There is a collective stress and trauma that is part of the national DNA not just caused by Hurricane Maria but the subsequent government collapse that left the island without power for almost a year, and caused more than 4,345 deaths according to one estimate from Harvard’s school of public health. The residual strain of Puerto Rico’s long-dire financial straits.
How much can Puerto Rico take before it collapses into the ocean amid so much pressure?
The southern region of Puerto Rico, where the devastation has been particularly intense, is dubbed “the sacrifice zone” or la zona sacrificada. During Spanish colonial times in the 17th century, it’s where the bulk of the sugar plantations — worked by African and Native slaves and poor peasants — were housed. Today these old plantations are sites of power, petrochemical and carbon burning plants. Their descendants live in the area. The region has also been a dumping group for toxic coal ash. The regions service the rich and powerful northern cities where more tourists and wealthier families live. Where power resides. Think of southern Puerto Rico as the Mississippi of the American South or even, Appalachia.
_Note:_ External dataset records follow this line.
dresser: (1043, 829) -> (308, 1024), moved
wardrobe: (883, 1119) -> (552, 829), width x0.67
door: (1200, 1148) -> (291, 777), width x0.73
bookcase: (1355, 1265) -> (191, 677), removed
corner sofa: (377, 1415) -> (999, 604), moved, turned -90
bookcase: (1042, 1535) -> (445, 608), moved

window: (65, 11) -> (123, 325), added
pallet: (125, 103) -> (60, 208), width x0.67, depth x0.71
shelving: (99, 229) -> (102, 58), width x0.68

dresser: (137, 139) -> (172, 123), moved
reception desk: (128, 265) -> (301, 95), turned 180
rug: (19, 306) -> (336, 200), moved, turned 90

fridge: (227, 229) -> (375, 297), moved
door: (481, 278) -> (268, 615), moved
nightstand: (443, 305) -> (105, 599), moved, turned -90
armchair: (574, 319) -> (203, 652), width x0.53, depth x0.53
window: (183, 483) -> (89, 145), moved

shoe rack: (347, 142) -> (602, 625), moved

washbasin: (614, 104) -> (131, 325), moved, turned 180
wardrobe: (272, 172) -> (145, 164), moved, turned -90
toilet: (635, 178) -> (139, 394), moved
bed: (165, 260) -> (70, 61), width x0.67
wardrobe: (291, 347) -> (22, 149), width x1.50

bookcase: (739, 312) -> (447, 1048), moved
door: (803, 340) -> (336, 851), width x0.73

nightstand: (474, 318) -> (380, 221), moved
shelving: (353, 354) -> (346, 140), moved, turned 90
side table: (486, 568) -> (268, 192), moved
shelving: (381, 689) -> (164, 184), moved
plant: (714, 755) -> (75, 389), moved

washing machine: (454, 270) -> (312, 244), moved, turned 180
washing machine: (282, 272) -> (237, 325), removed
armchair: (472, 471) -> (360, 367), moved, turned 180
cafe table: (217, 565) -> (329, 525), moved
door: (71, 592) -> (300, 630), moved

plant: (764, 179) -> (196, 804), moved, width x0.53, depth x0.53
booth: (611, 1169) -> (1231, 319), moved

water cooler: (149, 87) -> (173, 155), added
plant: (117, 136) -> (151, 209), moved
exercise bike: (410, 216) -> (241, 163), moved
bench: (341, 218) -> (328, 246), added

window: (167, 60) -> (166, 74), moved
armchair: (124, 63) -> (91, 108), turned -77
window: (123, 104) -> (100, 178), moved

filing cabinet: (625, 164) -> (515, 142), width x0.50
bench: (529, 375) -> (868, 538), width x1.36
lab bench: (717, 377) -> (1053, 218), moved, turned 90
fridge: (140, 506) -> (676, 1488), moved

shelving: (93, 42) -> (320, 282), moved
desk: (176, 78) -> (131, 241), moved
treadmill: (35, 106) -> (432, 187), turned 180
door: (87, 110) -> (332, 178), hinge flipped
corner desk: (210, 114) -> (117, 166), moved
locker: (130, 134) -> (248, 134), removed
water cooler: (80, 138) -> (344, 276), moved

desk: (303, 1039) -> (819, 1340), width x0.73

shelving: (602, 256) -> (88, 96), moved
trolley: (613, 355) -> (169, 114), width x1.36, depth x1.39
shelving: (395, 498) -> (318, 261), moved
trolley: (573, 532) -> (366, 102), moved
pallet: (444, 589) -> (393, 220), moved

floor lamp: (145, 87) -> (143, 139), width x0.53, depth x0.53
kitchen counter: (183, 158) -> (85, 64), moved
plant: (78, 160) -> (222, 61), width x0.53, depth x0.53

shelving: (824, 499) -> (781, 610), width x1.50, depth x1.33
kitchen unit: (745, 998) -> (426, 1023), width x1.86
A few hours after the last quake, I spoke to Ruth Santiago, 60, a mother of two who was born in the Bronx and is longtime resident of Salinas, in southern Puerto Rico.
“The earth has moved so much here that sometimes I am not sure if the land is moving or not,” she said.
This seismic activity is what petrifies Santiago, an environmental justice lawyer, most of all. She has been working with communities on the ground that want to stop the construction of land and marine gas pipelines and ports. After Hurricane Maria and community pressure, families and groups advocating for cleaner, sustainable energy won a respite. The Puerto Rico government adopted a pledge to move the island to 100% renewable energy by 2050.
Santiago spoke to a deep vulnerability and instability a number of Puerto Ricans have been sharing with me. Given the ubiquity of the quakes, the potential risks they pose to pipelines and the flammable nature of the gas, the fear of an accident casts a long shadow over the lives of many people who have already been forced to struggle with crisis and destruction on other fronts.
Whether we’re talking about seismic disaster or energy policy, what is at stake when governments don’t have the interests of the people is huge. She pleaded with me: please tell the world, other Puerto Ricans, and Americans, too much is at stake.
Language continues to be expanded by Puerto Ricans and Puerto Ricans will continue to create new words to describe just how much is at stake in the era of climate emergency when words in the dictionary are not enough.
This article has been updated to reflect the 5.9-magnitude earthquake that hit Puerto Rico on Saturday.